→ **Short exercise 1**
Answer these questions from the account of the Walls witchcraft accusation:
(a) According to Joan Greene, what did William Walls say to Edward Bonevant on Saturday May 20?
(b) Where was Edith Walls committed?
(c) How much did Reading Borough spend on the costs of the prosecution at the assizes?
→ **Short exercise 2**
Continue the account of the Walls witchcraft accusation from where it ends.

→ **Source document**
===============
Joan Greene testified to the court she had often been with Edward Bonevant since his illness and he “often said that he thought in his conscience that [he] was troubled with some ill spiritt, and that Walls and his wife were the occasion and meanes of his beinge soe ill”. She also claimed that on Saturday May 20 that William Walls said to Edward Bonevant “Thou hast beene pretye well hoysted, but I will hoyst the better yett.” William said to the court his wife and him had often been abused and reviled by bad neighbours and denied any use of witchcraft. The court had a group of local respectable women perform an intimate search of Edith Walls’ entire body and they found “under her armepitt somethinge like a nipple, but more soft and flaggye, and the like in her hippe, and in her privie partes somethinge like a teate.”
On the same day a group of respectable local men performed a similar intimate examination of William Walls. They said he was “a man as other men be, not having teat bigg or small about his bodye, but a blewe spott or ii, whiche they did pricke, and bledd.” The court record also states there were other testimonies and complaints against William and Edith Walls on the suspicion of witchcraft but unfortunately they give no details. Edith Walls was committed to Reading Gaol, and William Walls was bailed to appear at the next Assize court.
Serious crimes such as witchcraft were heard at twice yearly Assize courts in front of an independant judge. This accusation was sent on to the Assize Court held at Abingdon on 7 August 1634, Reading Borough spending £3 5s and 5d on the costs of this prosecution at the assizes including the expenses of sending witnesses to the trial. Although the court records have not survived, it appears that William and Edith Walls were found not guilty as they appear in Reading Court records in 1636. This may be due to doubts about the physical evidence found by the searches. If they had been found guilty under the Witchcraft Act of 1604 of causing harm by witchcraft, and the care and feeding of a demonic familiar then they would have been executed by hanging.
===============
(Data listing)
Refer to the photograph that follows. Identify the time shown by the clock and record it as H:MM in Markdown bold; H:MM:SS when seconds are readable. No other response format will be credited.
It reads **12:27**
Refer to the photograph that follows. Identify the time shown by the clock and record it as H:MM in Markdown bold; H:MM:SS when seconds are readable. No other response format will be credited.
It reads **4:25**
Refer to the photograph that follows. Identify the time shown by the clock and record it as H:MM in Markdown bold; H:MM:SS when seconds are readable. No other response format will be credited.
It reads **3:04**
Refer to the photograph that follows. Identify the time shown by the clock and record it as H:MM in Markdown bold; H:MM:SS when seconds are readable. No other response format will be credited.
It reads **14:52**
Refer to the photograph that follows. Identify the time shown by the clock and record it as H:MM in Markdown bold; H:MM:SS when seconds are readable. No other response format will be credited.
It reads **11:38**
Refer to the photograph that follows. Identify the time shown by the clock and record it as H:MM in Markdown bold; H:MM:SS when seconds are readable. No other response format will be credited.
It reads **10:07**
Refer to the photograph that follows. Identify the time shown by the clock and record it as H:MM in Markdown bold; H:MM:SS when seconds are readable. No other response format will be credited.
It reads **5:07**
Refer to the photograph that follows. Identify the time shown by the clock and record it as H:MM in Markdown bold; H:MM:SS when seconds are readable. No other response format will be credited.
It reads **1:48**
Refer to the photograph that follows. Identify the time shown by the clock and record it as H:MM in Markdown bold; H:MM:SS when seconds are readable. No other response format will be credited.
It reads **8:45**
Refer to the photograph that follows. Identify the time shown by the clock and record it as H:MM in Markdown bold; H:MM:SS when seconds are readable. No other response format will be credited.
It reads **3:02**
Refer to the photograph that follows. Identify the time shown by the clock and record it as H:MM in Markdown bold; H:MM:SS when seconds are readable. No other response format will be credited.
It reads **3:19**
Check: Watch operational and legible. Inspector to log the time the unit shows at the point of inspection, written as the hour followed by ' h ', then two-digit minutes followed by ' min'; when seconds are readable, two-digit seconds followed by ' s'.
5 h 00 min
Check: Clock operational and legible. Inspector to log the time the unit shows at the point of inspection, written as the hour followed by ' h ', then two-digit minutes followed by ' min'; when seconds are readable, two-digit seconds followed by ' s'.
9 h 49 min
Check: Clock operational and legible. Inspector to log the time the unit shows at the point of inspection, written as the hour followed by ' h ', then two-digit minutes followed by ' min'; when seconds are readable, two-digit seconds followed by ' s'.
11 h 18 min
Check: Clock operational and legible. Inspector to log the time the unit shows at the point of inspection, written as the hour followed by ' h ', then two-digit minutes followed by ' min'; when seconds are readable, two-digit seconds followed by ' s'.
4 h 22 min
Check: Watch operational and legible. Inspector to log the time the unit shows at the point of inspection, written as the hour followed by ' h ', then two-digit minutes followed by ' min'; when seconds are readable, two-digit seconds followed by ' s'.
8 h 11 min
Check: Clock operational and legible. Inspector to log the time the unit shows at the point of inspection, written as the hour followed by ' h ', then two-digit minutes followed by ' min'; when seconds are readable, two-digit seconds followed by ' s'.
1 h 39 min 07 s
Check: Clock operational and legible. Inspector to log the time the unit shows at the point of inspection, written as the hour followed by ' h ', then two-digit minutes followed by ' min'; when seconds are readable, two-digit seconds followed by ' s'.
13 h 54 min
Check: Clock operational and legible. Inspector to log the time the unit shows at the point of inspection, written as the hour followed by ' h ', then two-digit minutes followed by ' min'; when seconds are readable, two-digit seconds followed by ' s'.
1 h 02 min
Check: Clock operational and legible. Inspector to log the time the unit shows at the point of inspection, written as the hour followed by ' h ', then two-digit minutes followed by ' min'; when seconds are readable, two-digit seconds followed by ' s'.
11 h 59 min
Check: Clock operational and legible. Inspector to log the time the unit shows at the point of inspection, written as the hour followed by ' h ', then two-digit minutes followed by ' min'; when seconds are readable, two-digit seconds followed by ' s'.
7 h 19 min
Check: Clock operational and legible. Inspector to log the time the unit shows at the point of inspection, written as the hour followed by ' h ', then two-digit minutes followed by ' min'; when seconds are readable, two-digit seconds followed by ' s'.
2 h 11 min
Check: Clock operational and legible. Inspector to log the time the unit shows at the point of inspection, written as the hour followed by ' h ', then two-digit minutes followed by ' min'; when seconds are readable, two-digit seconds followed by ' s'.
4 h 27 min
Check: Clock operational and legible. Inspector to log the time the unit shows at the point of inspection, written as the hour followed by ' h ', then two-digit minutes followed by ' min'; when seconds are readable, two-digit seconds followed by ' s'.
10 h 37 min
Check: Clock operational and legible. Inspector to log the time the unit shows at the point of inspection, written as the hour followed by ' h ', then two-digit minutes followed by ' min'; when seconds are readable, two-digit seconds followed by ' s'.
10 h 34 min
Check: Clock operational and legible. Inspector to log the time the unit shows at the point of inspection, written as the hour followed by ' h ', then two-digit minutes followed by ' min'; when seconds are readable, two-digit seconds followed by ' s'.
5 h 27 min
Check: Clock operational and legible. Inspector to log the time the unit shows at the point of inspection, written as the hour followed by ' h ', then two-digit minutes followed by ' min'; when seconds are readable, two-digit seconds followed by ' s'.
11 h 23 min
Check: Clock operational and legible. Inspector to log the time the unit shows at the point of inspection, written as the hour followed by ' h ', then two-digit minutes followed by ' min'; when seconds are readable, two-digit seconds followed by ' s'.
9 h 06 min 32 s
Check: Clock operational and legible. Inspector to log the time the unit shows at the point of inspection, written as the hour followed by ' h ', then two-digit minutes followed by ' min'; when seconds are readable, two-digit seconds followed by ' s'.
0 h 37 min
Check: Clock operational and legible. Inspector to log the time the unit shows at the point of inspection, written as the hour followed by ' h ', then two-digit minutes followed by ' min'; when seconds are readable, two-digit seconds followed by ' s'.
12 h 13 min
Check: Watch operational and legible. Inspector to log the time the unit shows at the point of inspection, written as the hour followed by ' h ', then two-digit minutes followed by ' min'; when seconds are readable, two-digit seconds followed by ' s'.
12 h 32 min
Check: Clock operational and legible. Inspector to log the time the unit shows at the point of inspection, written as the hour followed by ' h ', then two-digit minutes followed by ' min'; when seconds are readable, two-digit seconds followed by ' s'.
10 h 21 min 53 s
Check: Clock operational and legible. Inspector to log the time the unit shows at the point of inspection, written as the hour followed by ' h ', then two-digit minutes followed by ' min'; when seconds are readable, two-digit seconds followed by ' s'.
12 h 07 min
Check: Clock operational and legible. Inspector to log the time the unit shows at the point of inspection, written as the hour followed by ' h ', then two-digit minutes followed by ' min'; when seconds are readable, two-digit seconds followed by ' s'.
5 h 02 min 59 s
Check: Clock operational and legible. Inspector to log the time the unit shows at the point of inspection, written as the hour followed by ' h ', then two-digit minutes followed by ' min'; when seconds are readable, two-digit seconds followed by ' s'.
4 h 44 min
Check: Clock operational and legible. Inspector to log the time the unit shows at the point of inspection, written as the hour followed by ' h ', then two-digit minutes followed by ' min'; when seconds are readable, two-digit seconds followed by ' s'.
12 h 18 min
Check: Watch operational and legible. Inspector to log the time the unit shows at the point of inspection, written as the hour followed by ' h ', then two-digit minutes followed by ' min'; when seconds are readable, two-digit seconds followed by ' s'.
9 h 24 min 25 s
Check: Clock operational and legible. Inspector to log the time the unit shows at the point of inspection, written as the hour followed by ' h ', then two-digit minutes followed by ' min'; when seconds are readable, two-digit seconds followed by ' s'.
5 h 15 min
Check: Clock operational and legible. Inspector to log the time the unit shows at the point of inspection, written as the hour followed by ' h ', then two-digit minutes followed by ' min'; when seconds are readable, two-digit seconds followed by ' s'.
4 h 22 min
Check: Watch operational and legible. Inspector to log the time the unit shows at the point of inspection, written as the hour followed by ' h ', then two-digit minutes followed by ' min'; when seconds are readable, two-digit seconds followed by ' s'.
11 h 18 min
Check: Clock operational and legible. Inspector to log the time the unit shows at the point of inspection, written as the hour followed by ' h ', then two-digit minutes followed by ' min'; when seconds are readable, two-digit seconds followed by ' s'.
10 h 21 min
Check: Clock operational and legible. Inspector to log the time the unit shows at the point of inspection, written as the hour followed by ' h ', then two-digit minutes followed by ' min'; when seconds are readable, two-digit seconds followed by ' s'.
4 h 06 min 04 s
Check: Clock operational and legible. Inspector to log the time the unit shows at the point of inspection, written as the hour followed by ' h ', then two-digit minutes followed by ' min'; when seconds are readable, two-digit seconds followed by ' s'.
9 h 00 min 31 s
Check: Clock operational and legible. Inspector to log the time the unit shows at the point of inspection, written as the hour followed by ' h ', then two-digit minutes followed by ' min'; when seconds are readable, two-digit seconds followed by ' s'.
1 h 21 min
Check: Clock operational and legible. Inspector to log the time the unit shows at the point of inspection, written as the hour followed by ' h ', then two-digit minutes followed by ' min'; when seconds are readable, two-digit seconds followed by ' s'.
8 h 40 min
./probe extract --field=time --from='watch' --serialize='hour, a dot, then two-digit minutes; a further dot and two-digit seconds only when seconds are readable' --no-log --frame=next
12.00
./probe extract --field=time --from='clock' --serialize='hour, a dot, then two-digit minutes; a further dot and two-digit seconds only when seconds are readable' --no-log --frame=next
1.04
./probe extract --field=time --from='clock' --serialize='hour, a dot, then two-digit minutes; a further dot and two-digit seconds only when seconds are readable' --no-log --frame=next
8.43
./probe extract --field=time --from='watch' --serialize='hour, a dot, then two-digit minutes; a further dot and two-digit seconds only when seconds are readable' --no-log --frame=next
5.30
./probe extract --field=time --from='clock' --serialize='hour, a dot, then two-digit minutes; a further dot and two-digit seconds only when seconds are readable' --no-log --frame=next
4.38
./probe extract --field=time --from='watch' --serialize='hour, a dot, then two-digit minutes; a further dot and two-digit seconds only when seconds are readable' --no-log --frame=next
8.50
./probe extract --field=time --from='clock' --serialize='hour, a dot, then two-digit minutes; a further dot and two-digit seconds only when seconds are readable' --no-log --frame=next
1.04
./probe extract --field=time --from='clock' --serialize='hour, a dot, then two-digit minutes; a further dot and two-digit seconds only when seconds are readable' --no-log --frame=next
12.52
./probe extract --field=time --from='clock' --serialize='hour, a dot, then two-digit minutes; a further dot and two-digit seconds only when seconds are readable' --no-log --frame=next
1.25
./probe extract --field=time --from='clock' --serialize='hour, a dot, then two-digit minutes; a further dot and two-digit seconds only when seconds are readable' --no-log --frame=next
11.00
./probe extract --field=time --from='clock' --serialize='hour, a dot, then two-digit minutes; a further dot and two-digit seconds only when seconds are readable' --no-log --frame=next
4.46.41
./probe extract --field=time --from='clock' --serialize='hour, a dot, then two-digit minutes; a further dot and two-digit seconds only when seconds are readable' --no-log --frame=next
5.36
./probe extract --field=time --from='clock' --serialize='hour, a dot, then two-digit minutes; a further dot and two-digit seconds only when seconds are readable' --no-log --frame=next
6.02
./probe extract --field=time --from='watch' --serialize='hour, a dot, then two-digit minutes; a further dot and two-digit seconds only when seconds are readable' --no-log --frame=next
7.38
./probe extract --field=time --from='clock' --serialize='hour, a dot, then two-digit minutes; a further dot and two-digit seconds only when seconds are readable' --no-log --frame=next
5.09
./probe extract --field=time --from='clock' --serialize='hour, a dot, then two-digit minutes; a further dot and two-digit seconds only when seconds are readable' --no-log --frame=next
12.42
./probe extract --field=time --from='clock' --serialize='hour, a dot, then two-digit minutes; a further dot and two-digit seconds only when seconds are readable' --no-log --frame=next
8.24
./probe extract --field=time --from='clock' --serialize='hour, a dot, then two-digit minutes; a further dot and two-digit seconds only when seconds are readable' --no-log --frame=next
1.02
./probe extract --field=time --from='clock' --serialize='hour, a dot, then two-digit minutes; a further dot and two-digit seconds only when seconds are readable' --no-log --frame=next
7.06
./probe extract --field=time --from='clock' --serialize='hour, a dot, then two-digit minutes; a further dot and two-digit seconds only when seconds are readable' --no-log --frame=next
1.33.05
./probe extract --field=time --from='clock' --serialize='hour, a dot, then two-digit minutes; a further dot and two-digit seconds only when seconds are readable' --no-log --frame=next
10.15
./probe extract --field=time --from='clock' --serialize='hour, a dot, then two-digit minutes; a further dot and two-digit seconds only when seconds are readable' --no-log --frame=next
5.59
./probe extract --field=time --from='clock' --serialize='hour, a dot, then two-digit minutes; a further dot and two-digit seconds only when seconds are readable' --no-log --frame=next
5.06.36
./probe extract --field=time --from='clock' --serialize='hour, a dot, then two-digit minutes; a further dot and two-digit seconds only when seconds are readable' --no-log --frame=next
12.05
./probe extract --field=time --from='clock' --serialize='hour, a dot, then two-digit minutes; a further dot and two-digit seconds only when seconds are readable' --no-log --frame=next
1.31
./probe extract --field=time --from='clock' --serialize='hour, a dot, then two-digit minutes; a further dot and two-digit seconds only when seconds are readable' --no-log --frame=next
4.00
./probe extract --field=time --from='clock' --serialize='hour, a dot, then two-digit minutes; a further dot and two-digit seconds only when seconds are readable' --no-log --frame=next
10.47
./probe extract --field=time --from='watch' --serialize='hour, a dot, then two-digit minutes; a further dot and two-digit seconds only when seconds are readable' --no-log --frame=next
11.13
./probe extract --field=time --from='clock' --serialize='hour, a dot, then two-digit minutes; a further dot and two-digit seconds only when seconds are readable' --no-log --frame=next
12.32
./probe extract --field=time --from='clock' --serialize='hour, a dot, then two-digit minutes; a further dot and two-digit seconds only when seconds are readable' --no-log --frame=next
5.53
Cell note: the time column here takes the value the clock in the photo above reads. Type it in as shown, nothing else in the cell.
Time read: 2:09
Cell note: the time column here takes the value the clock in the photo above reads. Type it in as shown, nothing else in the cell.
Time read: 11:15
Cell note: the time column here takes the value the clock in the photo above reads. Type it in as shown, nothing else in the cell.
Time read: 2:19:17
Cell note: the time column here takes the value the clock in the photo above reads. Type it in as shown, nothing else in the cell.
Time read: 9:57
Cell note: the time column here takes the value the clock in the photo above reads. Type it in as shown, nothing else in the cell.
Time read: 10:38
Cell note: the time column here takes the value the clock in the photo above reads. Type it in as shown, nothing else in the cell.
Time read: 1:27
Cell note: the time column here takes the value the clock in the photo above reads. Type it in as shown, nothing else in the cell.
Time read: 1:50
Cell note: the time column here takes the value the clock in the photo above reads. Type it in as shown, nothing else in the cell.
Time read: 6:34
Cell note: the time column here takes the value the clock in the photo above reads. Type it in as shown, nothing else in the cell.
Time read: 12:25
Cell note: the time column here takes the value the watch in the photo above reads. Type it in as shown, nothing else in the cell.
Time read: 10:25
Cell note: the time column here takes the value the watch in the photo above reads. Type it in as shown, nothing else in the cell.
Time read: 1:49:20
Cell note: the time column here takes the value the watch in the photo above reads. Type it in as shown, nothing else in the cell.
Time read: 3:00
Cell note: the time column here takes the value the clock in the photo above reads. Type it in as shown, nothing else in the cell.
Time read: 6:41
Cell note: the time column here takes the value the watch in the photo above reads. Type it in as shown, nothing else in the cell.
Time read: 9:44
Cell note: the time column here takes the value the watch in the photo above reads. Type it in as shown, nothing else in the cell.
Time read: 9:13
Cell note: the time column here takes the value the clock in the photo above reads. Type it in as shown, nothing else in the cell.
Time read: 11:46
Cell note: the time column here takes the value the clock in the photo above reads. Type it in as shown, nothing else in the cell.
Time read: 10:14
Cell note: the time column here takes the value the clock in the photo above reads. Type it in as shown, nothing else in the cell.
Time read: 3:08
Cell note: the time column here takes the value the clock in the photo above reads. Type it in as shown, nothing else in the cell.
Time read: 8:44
===============
→ **Output 1**
(a) "Thou hast beene pretye well hoysted, but I will hoyst the better yett."
(b) Reading Gaol
(c) £3 5s and 5d

→ **Output 2**
There was a witchcraft trial earlier in 1634 in Lancaster. In that case, physical evidence had convinced the jury that the accused were guilty but a new investigation discredited this and exposed a conspiracy. The judge at Abingdon, Sir William Jones, was experienced, independent and unlikely to have the same concerns as the Reading Court.
When Edward Bonevant became ill he could have considered that God was teaching him a lesson because he had been a poor Christian in some way. Instead he chose to accuse William and Edith Walls of cursing him. They may have been chosen because of a previous history of arguments at a time when good neighbourhood was valued. During this time there was an idea of Good Neighbourhood which was the avoidance of strife, and the encouragement of friendship and harmony. Quarrelling was linked with misfortune, and the good will of others was believed essential for success. It was thought the witch is the opposite of a Good Neighbour. Some historians suggest this idea was useful to local authorities in places where they wished to maintain their independence from interference by an external authority. Reading local government was under external scrutiny due to the mismanagement of the Kendrick bequest so may have been keen to be seen to punish bad neighbours. At stressful times, communities look for a scapegoat. Another reason why the Reading court accepted the accusation by Edward Bonevant against William and Edith Walls may be their relative status. The Bonevant family were a well-established family of middling status. Edward was sufficiently well connected to be able to consult the high-status Dr. Bird. There is no sign that William and Edith Walls had any status above the ordinary. A combination of these factors led to this accusation of witchcraft and the willingness of the Reading authorities to accept it.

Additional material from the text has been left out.